What do the safest big cities in the United States have in common? Rudy Giuliani knows, but he's not likely to say so, at least not now. Why? Because the answer, in a word, is immigrants.
When Giuliani was the law-and-order mayor of New York City, Mr. Zero Tolerance was more than happy to tolerate immigrants, including those who entered or stayed in the United States illegally. As conservative New York Times columnist David Brooks pointed out recently, Giuliani "once went overboard and declared, 'If you come here and you work hard and you happen to be in an undocumented status, you're one of the people who we want in this city.'"
This wasn't so much altruism or "immoderate centrism," as some of Giuliani's fans suggest, or even a sentimental reaction to his own family's (somewhat controversial) immigrant roots. It was purely practical. About 38 percent of New York City's population was born outside the United States of America, and while most are in the country legally, many are not. (If they can't register their identities anyplace with the city or state government, they can't be counted accurately. And of course they can't register with the feds without risking deportation.) What's certain is that first-generation immigrants have played almost as important a role in making New York more secure as the vaunted hard line on crime taken by Mr. Zero T.

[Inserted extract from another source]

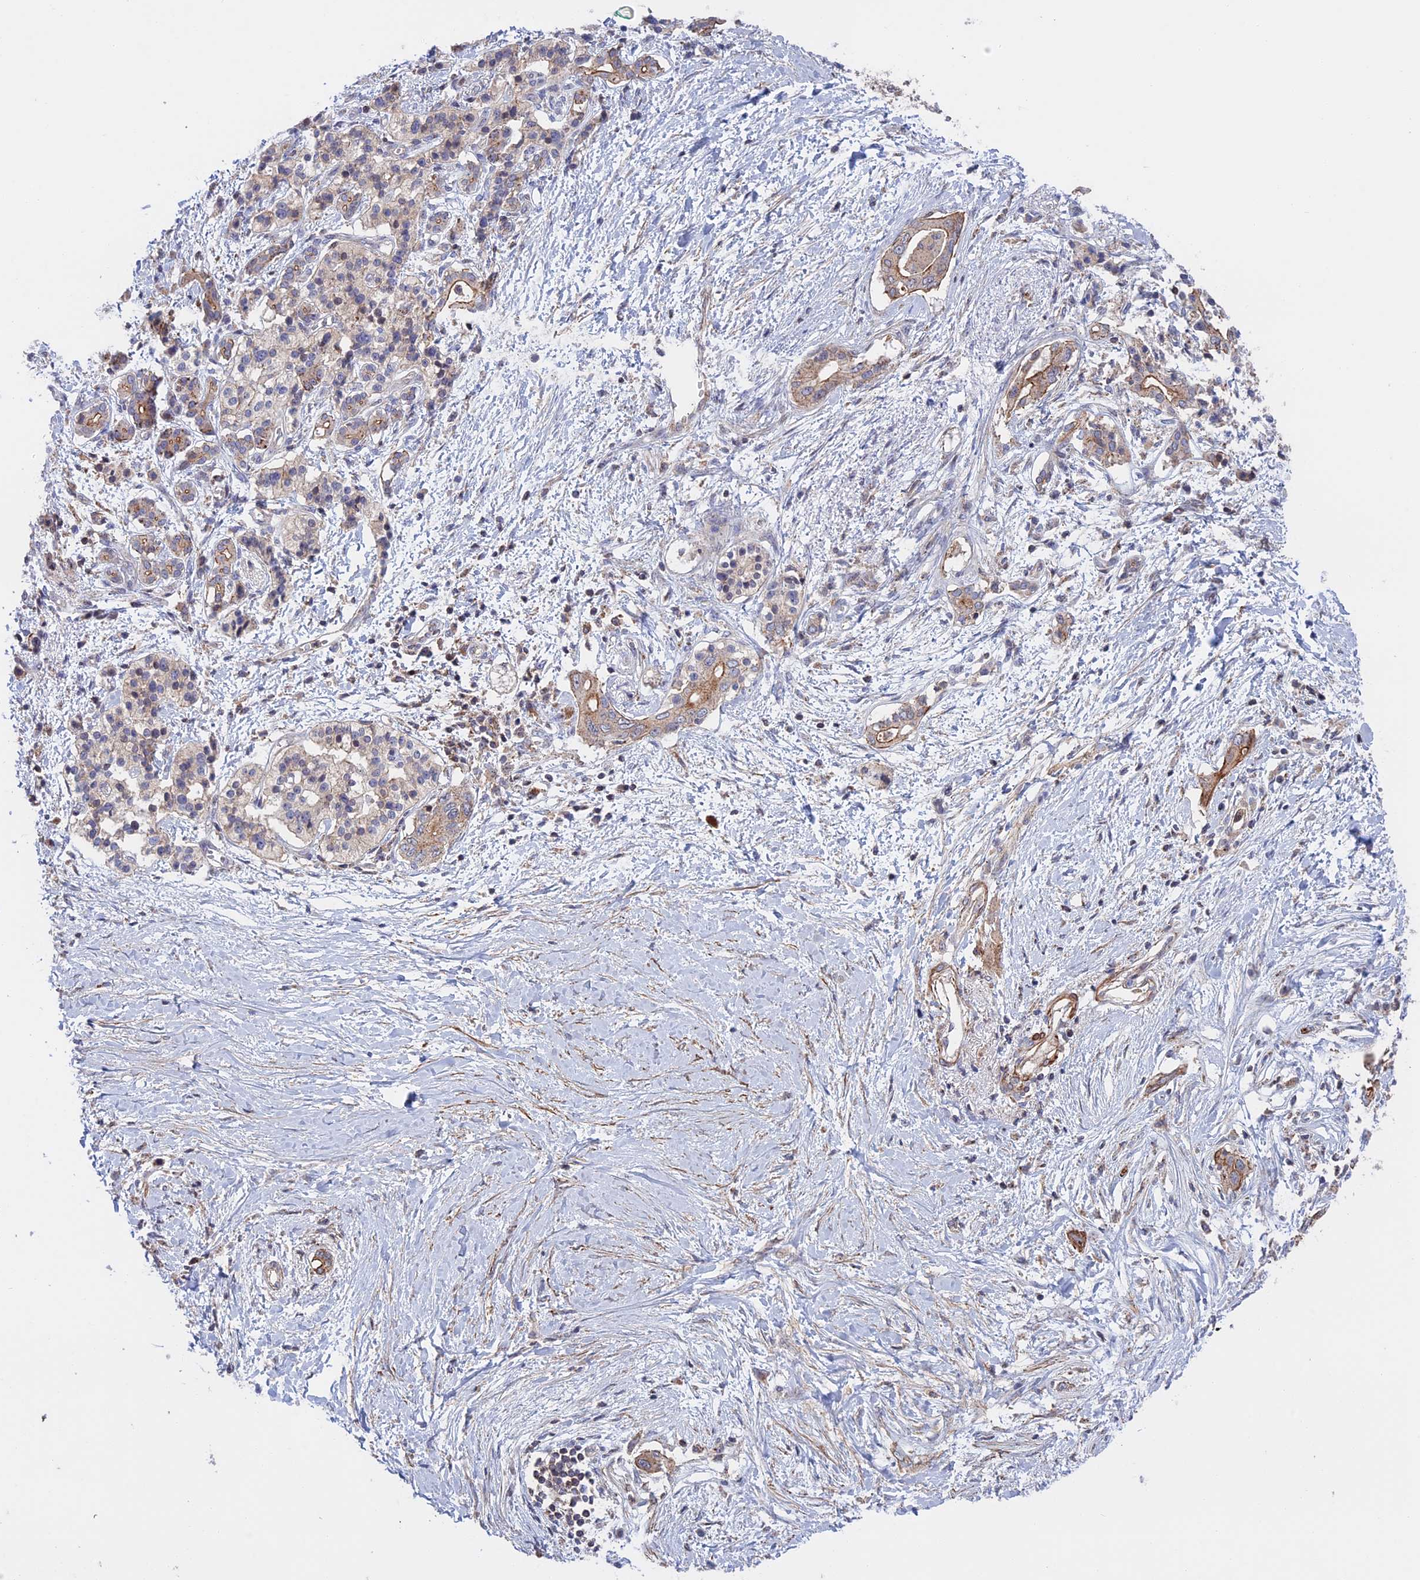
{"staining": {"intensity": "weak", "quantity": ">75%", "location": "cytoplasmic/membranous"}, "tissue": "pancreatic cancer", "cell_type": "Tumor cells", "image_type": "cancer", "snomed": [{"axis": "morphology", "description": "Normal tissue, NOS"}, {"axis": "morphology", "description": "Adenocarcinoma, NOS"}, {"axis": "topography", "description": "Pancreas"}, {"axis": "topography", "description": "Peripheral nerve tissue"}], "caption": "This image reveals adenocarcinoma (pancreatic) stained with immunohistochemistry to label a protein in brown. The cytoplasmic/membranous of tumor cells show weak positivity for the protein. Nuclei are counter-stained blue.", "gene": "LYPD5", "patient": {"sex": "male", "age": 59}}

The "Safest City" awards published a few days ago by Congressional Quarterly back up this kind of thinking. Among the top 10 with populations over 500,000, four are in Texas: Fort Worth, San Antonio, Austin and the border town of El Paso, which is the second-safest big city in the country. Two are in California: San Jose and San Diego, which, again, is right across the line from Mexico. The safest city of all is Honolulu, with its very diverse population, while New York City ranks fourth. (New York City also looks as if it will have fewer murders this year than at any time since reliable statistics became available, in 1963.) "I would say, if you want to be safe, move to an immigrant city," Robert J. Sampson, chairman of the sociology department at Harvard University, told me on the phone this afternoon.
Nationwide, over the last 15 years we've seen the largest wave of immigration, in absolute numbers, both legal and illegal, ever to reach the shores of the United States. Foreigners fresh off the boat, so to speak, now represent almost 13 percent of the U.S. population, which is almost as high in percentage terms as during the late 19th century. According to a report from the nonprofit Immigration Policy Center earlier this year, the estimated undocumented population has doubled, to 12 million, since 1994. Yet the violent crime rate nationwide has declined more than 34 percent during the same period, while crimes against property dropped more than 26 percent.

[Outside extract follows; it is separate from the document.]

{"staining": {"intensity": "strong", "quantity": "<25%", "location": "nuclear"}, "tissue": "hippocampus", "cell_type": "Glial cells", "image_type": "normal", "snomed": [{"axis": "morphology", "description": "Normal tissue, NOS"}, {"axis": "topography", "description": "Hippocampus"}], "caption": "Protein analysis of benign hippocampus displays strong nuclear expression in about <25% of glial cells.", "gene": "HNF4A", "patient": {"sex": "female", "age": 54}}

Yes, these facts do run against conventional wisdom, which holds that newly arrived foreigners are essentially, even intrinsically, dangerous. A recent study showed that 75 percent of Americans think "more immigrants cause higher crime rates." Full stop. A single sensational incident involving illegal aliens, like the execution-style murder last summer of three students in Newark, N.J., can send shudders through people already nervous about all the newcomers. And that feeling is especially strong in less urbanized parts of the country like Iowa, New Hampshire and South Carolina, which are vital to presidential contenders. Certainly in South Carolina, where I spend part of each year, laborers from Mexico seem to be changing the whole tenor of daily life. And then, of course, there's the question of terrorism, which, we all remember, flew in from abroad. Yet if ever there was an issue where popular thinking is misleading, it's the dangers posed by new immigrants.

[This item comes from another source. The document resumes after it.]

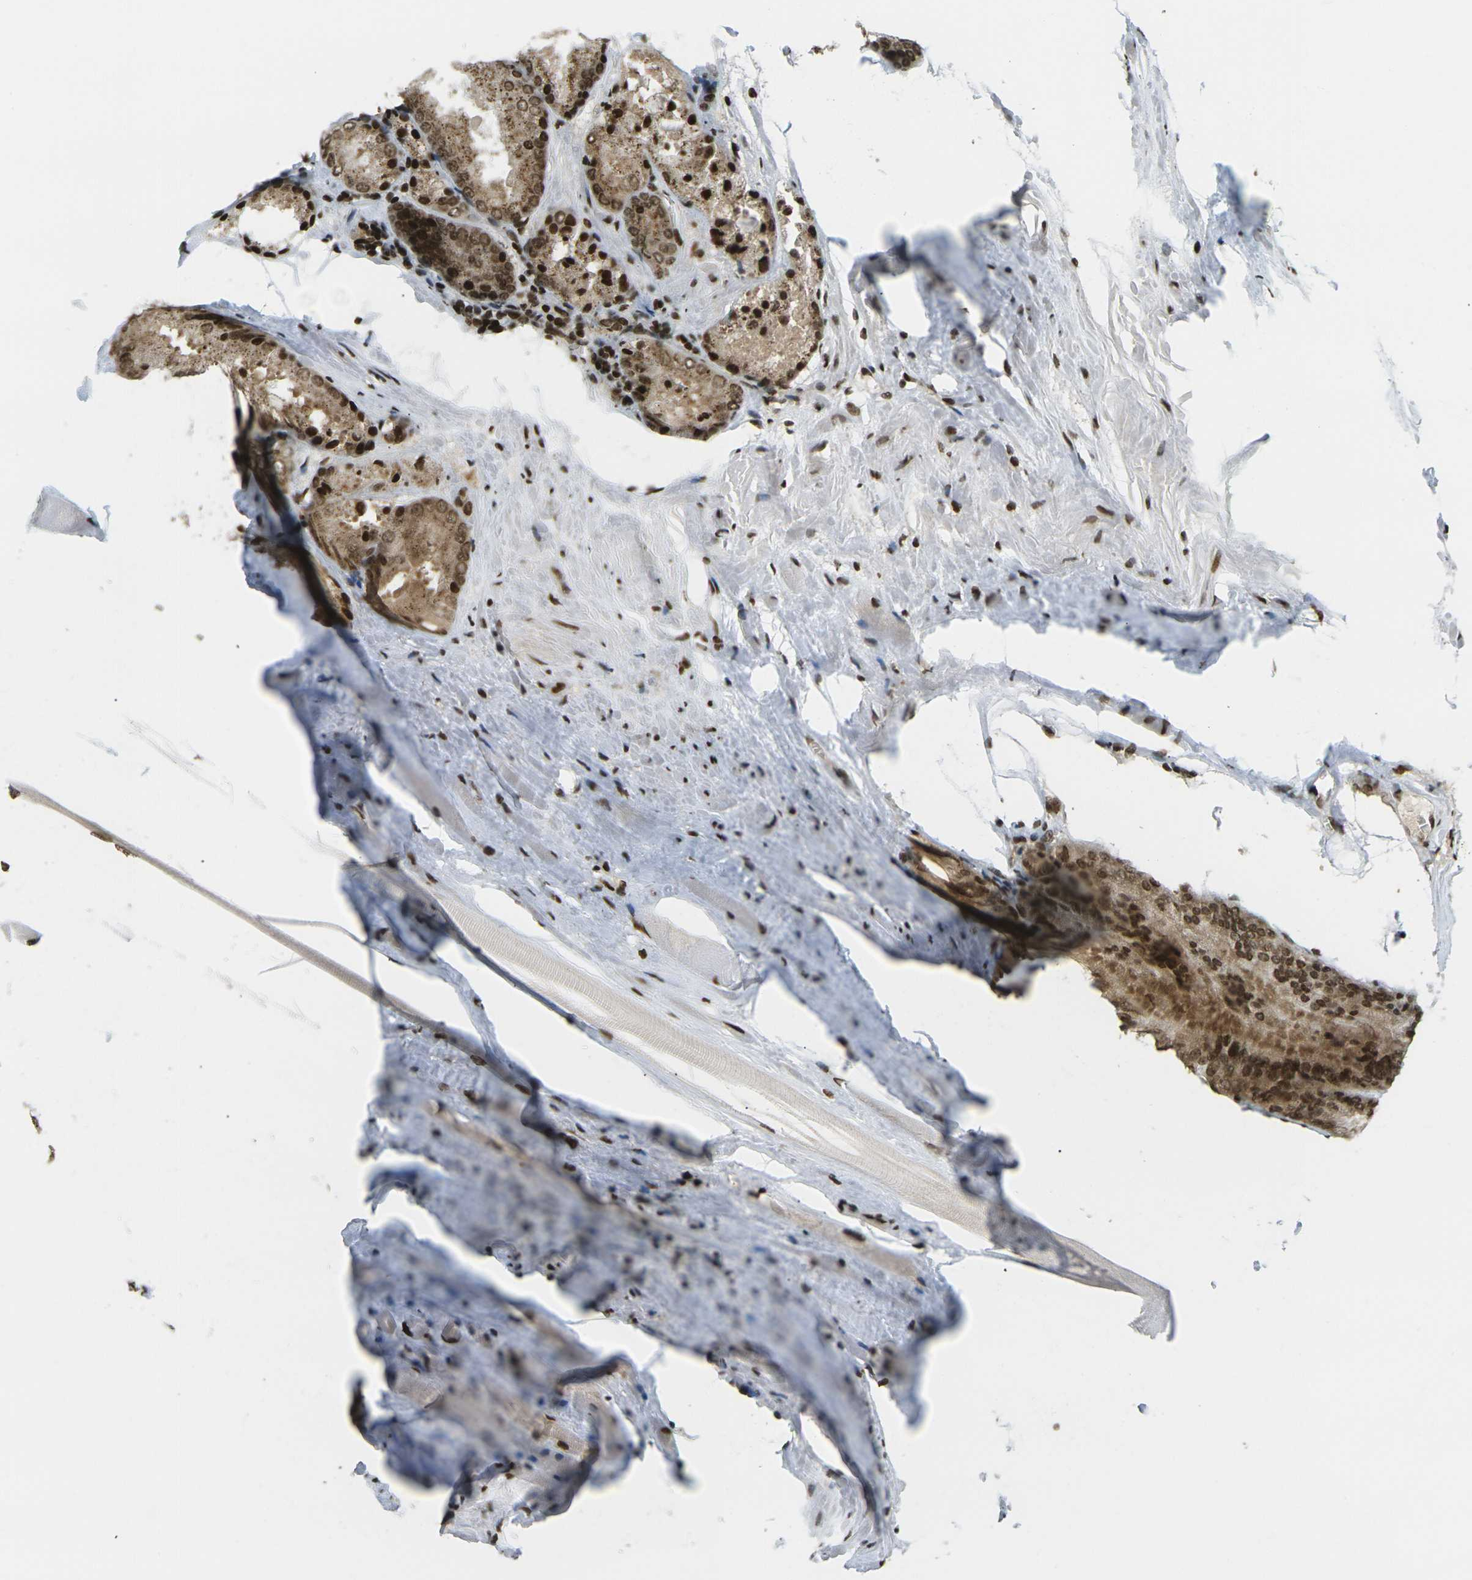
{"staining": {"intensity": "strong", "quantity": ">75%", "location": "cytoplasmic/membranous,nuclear"}, "tissue": "prostate cancer", "cell_type": "Tumor cells", "image_type": "cancer", "snomed": [{"axis": "morphology", "description": "Adenocarcinoma, Low grade"}, {"axis": "topography", "description": "Prostate"}], "caption": "A high-resolution histopathology image shows immunohistochemistry staining of adenocarcinoma (low-grade) (prostate), which shows strong cytoplasmic/membranous and nuclear staining in approximately >75% of tumor cells.", "gene": "RUVBL2", "patient": {"sex": "male", "age": 64}}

On the terror front, for instance, after Giuliani left office in 2002 his successor, Michael Bloomberg, and Police Commissioner Ray Kelly drew on the city's incredible diversity to help create one of the most effective law enforcement and counterterror operations in the country. The NYPD has about 600 linguists: native speakers of Urdu, Dari, Bengali, Arabic (in several dialects), Russian, Gaelic, Spanish and more. The class that graduated from the police academy a year ago included almost 300 foreign-born cadets from more than 50 different countries who have a feel for the street in just about every imaginable immigrant neighborhood.
But it's the overall social impact of immigration on crime that is most important. "Almost everyone who has examined this issue and is not an ideologue has come to the same conclusion," says James Lynch, a distinguished professor at the John Jay College of Criminal Justice, in Manhattan. "In the United States immigrants engage in common law crime at rates lower than the native population." And it's not just that newly arrived immigrants are less likely to be part of an urban nightmare, it's that they bring their own positive dreams. According to Sampson, there's "a growing consensus" that "immigration revitalizes cities around the country." Instead of becoming empty urban wastelands, marginal neighborhoods fill up with new immigrants who want to build their futures and wind up building the economy.
Hillary Clinton understands all this, of course. The immigration wave, including the flood of illegals, began when her husband Bill was president. But it shouldn't be surprising that the Democratic senator from New York, as presidential candidate, sounded so confused when asked in a recent debate about an abortive plan by New York's Democratic Gov. Eliot Spitzer to give driver's licenses to otherwise undocumented foreigners. The questions were basically "are you for or against." But of course the subtext is much more complicated. If first-generation immigrants are helping to make cities more secure, then doesn't it make sense to have as much information about them as possible? Or is it smarter to make them live as far outside the law as possible? Clinton couldn't seem to decide, perhaps because to make her point honestly she'd have to convince 75 percent of Americans their fundamental assumptions are wrong. People just know, or think they know, that immigration and crime are part of the same package.
So the debates go on, with every discussion of illegal aliens ever more alienated from the facts at hand.